Maybe that’s what the journalist who said that off comment was really projecting. I’m old enough to remember growing up without Facebook, before the term “content” fast became ubiquitous. Whether we’re talking about my words in journalism, liberated from meaning, or a song sold to a Ford Fiesta. Your idea suggests that until we realize how the internet changed us, we accept that everything we’re appreciating and everything we call art is still just content, commoditized because it’s interchangeable and there could be something else there next week that wouldn’t do anything different to our brains.
I totally agree. You figure that the mass brain is going to see that movie on Saturday night with Adam Sandler is a worthless piece of shit, but they just keep going. Any sort of wooden Trojan Horse can be thrown in front of an audience and they’ll still just clap away, you know?
As an artist you’re always looking up at this mountain that extends into the sky to a level that never really ever ends. It’s a lot like Kafka. The idea of trying to climb that mountain to win some sort of race is so absurd, and at this point everybody knows that the jig is up. That there’s no true reward at the top of this endless mountain.

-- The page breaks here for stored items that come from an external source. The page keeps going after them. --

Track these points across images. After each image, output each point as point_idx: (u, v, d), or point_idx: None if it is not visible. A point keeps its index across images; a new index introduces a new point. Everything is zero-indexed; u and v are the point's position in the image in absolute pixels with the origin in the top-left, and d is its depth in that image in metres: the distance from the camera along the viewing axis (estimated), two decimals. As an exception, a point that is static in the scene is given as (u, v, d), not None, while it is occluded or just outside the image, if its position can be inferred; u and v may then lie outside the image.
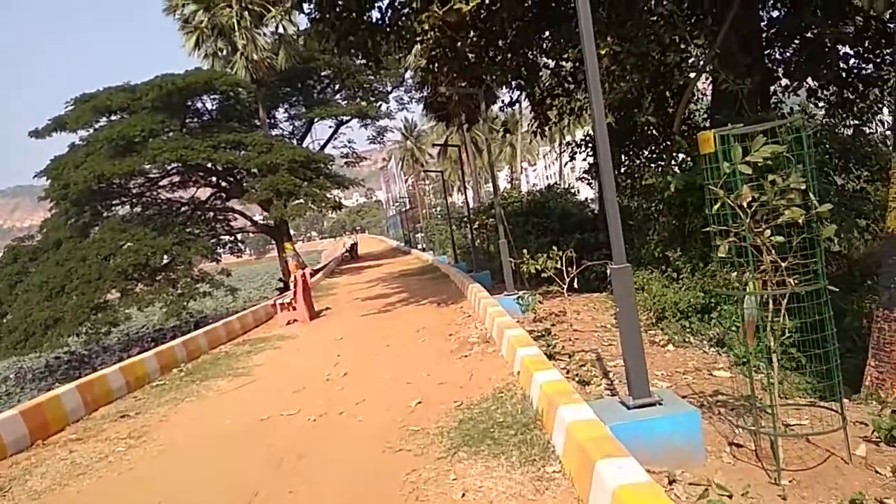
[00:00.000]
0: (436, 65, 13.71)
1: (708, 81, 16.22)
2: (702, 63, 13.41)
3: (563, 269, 10.96)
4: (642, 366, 4.77)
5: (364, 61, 14.91)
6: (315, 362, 9.84)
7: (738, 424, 5.34)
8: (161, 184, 36.67)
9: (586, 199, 33.17)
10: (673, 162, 14.58)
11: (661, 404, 4.74)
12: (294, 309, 15.48)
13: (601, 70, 13.20)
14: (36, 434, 6.77)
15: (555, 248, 11.02)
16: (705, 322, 9.28)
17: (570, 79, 16.78)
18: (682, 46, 13.45)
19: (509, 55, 15.38)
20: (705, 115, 16.30)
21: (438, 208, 60.37)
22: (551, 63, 17.19)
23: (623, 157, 15.60)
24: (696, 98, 16.46)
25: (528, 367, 6.13)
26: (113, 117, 33.39)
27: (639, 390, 4.74)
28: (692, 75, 13.89)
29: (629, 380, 4.85)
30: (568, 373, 7.30)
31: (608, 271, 4.82)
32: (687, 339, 8.79)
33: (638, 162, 15.82)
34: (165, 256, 29.32)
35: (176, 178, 37.02)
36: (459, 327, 11.01)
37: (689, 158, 13.43)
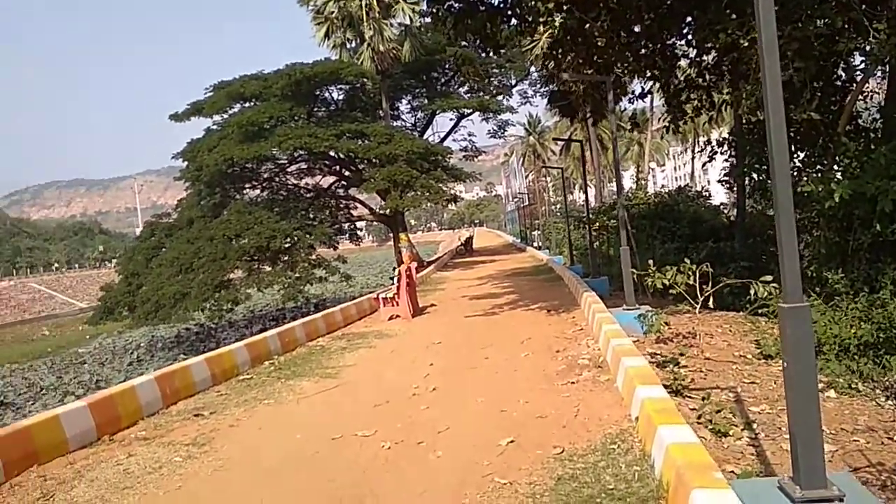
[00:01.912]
0: (560, 51, 12.45)
1: (883, 76, 13.78)
2: (881, 51, 11.17)
3: (696, 284, 9.43)
4: (819, 446, 3.43)
5: (483, 47, 13.92)
6: (406, 369, 9.01)
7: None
8: (289, 170, 37.97)
9: (721, 204, 30.40)
10: (836, 167, 12.43)
11: (842, 501, 3.37)
12: (397, 304, 14.87)
13: (753, 58, 11.39)
14: (104, 428, 6.42)
15: (686, 260, 9.51)
16: (879, 365, 7.46)
17: (712, 70, 14.86)
18: (857, 32, 11.32)
19: (644, 41, 13.78)
20: (877, 115, 13.85)
21: (558, 206, 58.49)
22: (691, 52, 15.35)
23: (773, 158, 13.51)
24: (866, 95, 14.00)
25: (650, 417, 4.87)
26: (245, 104, 34.90)
27: (811, 479, 3.40)
28: (867, 66, 11.70)
29: (796, 461, 3.51)
30: (700, 418, 5.94)
31: (777, 309, 3.46)
32: (854, 386, 7.06)
33: (791, 165, 13.66)
34: (287, 240, 30.10)
35: (303, 165, 38.26)
36: (569, 343, 9.77)
37: (856, 164, 11.29)
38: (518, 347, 9.83)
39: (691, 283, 9.30)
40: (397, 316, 14.72)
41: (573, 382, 7.31)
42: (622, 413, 5.89)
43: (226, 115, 34.87)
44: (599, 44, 12.30)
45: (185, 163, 33.78)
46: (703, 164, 19.57)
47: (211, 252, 28.62)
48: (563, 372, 7.91)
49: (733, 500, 3.38)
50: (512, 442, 5.46)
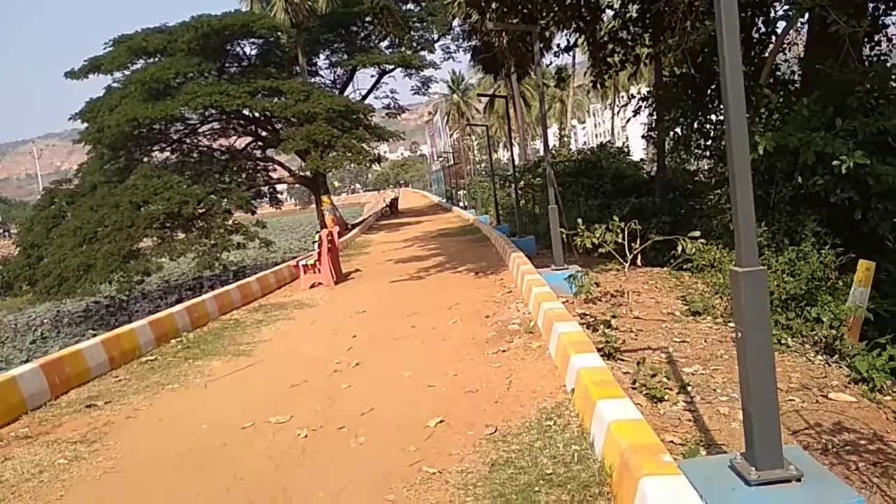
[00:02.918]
0: (484, -1, 11.81)
1: (801, 26, 13.87)
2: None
3: (626, 242, 9.23)
4: (775, 423, 3.12)
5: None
6: (327, 343, 8.42)
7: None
8: (200, 131, 35.74)
9: (641, 160, 30.85)
10: (758, 119, 12.50)
11: (799, 481, 3.10)
12: (318, 271, 14.13)
13: (679, 7, 11.13)
14: (-27, 429, 5.56)
15: (614, 218, 9.27)
16: (808, 319, 7.46)
17: (636, 22, 14.62)
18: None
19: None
20: (797, 67, 13.98)
21: (483, 165, 58.34)
22: (616, 3, 15.05)
23: (698, 111, 13.49)
24: (784, 47, 14.07)
25: (588, 390, 4.52)
26: (149, 60, 32.35)
27: (767, 458, 3.10)
28: (790, 13, 11.66)
29: (750, 438, 3.21)
30: (635, 383, 5.70)
31: (730, 274, 3.07)
32: (784, 342, 7.02)
33: (714, 119, 13.68)
34: (200, 206, 28.44)
35: (216, 126, 36.10)
36: (498, 307, 9.43)
37: (778, 116, 11.31)
38: (446, 314, 9.40)
39: (620, 240, 9.08)
40: (319, 283, 14.01)
41: (504, 351, 6.94)
42: (556, 384, 5.55)
43: (128, 72, 32.25)
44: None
45: (85, 124, 31.17)
46: (627, 120, 19.55)
47: (117, 220, 26.70)
48: (494, 339, 7.54)
49: (685, 486, 3.05)
50: (441, 422, 5.02)
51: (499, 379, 5.95)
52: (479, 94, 54.10)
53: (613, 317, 7.95)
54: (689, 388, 5.78)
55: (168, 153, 34.32)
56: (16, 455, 5.19)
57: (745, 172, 3.08)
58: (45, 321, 32.58)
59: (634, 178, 21.51)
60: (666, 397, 5.51)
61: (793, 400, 5.53)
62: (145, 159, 31.93)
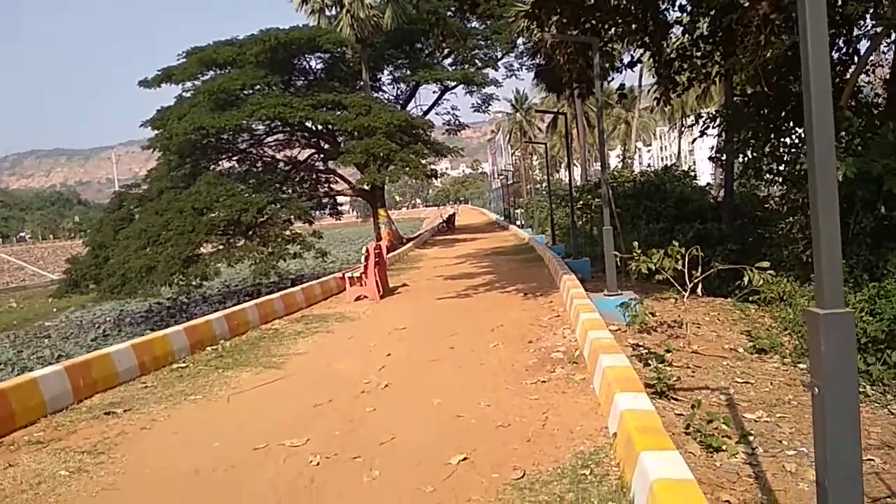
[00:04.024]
0: (544, 10, 11.34)
1: (887, 47, 12.87)
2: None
3: (685, 269, 8.53)
4: (859, 502, 2.52)
5: (462, 6, 12.79)
6: (361, 360, 8.05)
7: None
8: (266, 141, 36.60)
9: (707, 184, 29.60)
10: (837, 144, 11.52)
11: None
12: (364, 284, 13.88)
13: (753, 20, 10.38)
14: (-8, 429, 5.41)
15: (675, 242, 8.60)
16: (890, 365, 6.60)
17: (706, 39, 13.85)
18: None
19: (635, 4, 12.72)
20: (882, 89, 12.94)
21: (543, 185, 57.61)
22: (685, 18, 14.31)
23: (770, 133, 12.60)
24: (868, 68, 13.03)
25: (631, 437, 3.94)
26: (219, 71, 33.35)
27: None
28: (876, 31, 10.74)
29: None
30: (688, 428, 5.07)
31: (806, 316, 2.45)
32: (863, 390, 6.21)
33: (789, 141, 12.75)
34: (260, 214, 28.90)
35: (280, 137, 36.85)
36: (544, 332, 8.86)
37: (860, 140, 10.40)
38: (488, 336, 8.90)
39: (679, 267, 8.39)
40: (364, 297, 13.75)
41: (544, 381, 6.38)
42: (598, 424, 4.97)
43: (198, 83, 33.36)
44: (587, 3, 11.22)
45: (156, 131, 32.32)
46: (693, 140, 18.65)
47: (180, 224, 27.38)
48: (534, 367, 6.99)
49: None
50: (465, 460, 4.53)
51: (534, 414, 5.41)
52: (537, 111, 53.55)
53: (668, 350, 7.29)
54: (751, 438, 5.11)
55: (234, 162, 35.21)
56: (20, 462, 4.99)
57: (830, 200, 2.50)
58: (108, 319, 33.75)
59: (700, 203, 20.53)
60: (724, 447, 4.86)
61: (872, 460, 4.79)
62: (211, 167, 32.81)
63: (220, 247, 28.28)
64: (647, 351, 7.26)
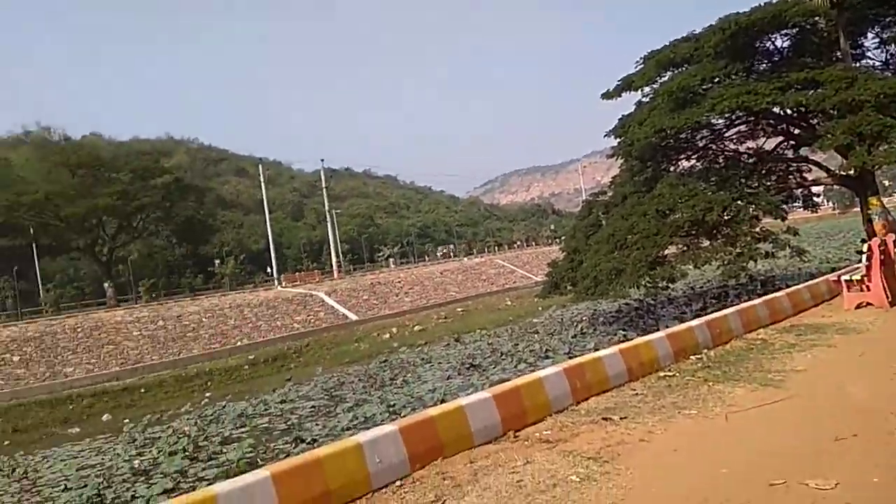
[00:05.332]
0: None
1: None
2: None
3: None
4: None
5: None
6: (881, 385, 6.54)
7: None
8: (726, 135, 34.81)
9: None
10: None
11: None
12: (867, 289, 11.56)
13: None
14: (509, 423, 6.14)
15: None
16: None
17: None
18: None
19: None
20: None
21: None
22: None
23: None
24: None
25: None
26: (676, 70, 33.06)
27: None
28: None
29: None
30: None
31: None
32: None
33: None
34: (725, 213, 27.56)
35: (742, 128, 34.55)
36: None
37: None
38: None
39: None
40: (867, 304, 11.45)
41: None
42: None
43: (655, 86, 33.79)
44: None
45: (618, 140, 34.03)
46: None
47: (644, 228, 28.09)
48: None
49: None
50: None
51: None
52: None
53: None
54: None
55: (693, 161, 34.51)
56: (536, 459, 5.48)
57: None
58: (583, 318, 36.90)
59: None
60: None
61: None
62: (671, 168, 32.80)
63: (684, 248, 27.96)
64: None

Yeah! Well I thought about Kafka when you talked about timelessness because in The Trial that scene within a scene, the parable about the man trying to stand before The Law is always told the gates aren’t open, “not now.” But it’s always right now. The immediacy of something happening is always dangled right in front of our faces—the promises of government, of a prosperous nation, FDR’s New Deal.
You have to protect yourself at this point. I have to brace myself for a big blast of silence after this record comes out. What’s gonna change? I have to get back to work.